*** Opening Information supplied ***

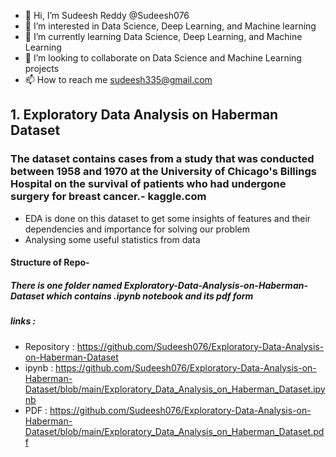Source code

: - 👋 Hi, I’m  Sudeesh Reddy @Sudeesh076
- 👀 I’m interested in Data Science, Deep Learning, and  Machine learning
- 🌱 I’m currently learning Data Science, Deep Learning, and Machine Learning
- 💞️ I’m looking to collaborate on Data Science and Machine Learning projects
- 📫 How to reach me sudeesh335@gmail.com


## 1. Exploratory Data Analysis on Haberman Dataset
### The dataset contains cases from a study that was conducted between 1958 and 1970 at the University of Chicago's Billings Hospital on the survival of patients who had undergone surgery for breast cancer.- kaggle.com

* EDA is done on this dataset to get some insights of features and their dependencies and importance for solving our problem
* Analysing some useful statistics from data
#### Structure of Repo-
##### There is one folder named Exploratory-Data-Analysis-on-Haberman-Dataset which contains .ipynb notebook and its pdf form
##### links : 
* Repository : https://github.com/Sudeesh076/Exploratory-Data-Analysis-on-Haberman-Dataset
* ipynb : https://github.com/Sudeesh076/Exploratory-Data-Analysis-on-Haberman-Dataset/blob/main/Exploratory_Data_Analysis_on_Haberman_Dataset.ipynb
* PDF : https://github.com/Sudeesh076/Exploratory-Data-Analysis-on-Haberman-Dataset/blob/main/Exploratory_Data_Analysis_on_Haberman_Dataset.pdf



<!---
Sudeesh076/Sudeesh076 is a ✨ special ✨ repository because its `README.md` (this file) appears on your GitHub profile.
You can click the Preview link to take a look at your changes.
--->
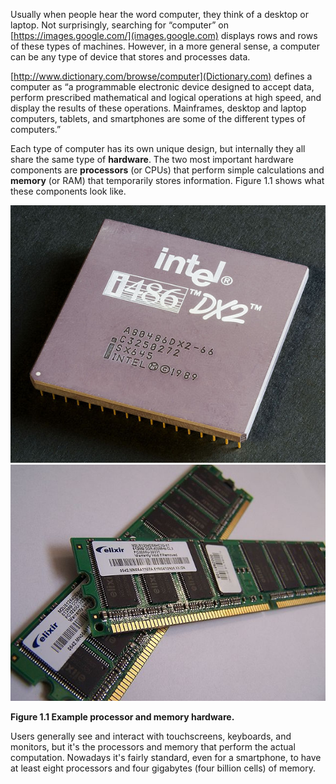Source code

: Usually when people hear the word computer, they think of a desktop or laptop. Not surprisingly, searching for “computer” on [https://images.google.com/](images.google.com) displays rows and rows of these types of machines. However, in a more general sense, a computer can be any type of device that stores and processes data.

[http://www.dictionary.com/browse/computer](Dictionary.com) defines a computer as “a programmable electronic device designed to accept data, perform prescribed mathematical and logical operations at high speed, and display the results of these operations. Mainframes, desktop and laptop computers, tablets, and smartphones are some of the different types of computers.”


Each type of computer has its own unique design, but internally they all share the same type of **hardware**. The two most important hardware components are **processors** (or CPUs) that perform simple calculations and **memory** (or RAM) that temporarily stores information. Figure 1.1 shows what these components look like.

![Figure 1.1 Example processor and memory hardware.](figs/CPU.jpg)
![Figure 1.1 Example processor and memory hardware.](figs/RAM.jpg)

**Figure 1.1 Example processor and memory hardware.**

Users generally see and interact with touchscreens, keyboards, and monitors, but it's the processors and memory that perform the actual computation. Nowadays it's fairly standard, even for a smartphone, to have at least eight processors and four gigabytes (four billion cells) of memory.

*** Closing Information supplied ***
*** Opening Information supplied ***

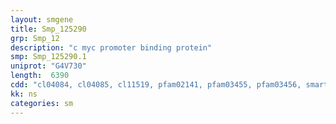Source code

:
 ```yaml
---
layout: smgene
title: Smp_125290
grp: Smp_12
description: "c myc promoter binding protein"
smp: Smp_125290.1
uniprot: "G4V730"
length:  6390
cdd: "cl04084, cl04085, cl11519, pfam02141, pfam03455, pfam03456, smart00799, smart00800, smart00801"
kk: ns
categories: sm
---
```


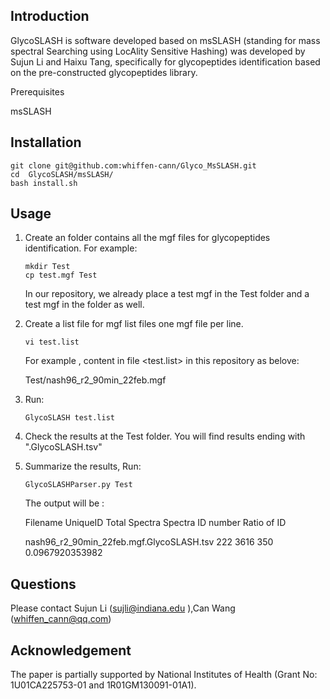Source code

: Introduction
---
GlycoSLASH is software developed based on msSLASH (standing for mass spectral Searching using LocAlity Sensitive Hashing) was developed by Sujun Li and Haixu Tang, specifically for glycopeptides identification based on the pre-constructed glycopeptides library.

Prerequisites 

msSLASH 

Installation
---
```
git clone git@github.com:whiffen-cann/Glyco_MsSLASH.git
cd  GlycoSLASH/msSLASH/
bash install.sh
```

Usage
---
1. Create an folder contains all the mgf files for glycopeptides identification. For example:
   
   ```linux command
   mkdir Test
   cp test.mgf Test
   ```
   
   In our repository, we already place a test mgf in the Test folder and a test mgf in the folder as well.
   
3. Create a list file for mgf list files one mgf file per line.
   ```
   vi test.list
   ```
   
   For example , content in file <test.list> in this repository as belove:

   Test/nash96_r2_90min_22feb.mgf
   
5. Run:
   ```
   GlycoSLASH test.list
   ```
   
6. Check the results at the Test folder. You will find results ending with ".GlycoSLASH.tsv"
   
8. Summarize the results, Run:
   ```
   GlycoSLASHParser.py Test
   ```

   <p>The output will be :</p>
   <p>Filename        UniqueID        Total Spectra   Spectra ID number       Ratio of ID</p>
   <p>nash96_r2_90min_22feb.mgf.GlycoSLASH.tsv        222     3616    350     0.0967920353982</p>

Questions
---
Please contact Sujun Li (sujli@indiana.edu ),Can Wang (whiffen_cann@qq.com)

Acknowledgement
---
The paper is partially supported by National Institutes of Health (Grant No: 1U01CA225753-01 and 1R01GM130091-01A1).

*** Closing Information supplied ***

Problem description: Among the lines above, find the one with "- 📫 How to reach me sudeesh335@gmail.com" and the one with "## 1. Exploratory". Quote both and everything between them, exactly.

Response to this exercise:
- 📫 How to reach me sudeesh335@gmail.com


## 1. Exploratory Data Analysis on Haberman Dataset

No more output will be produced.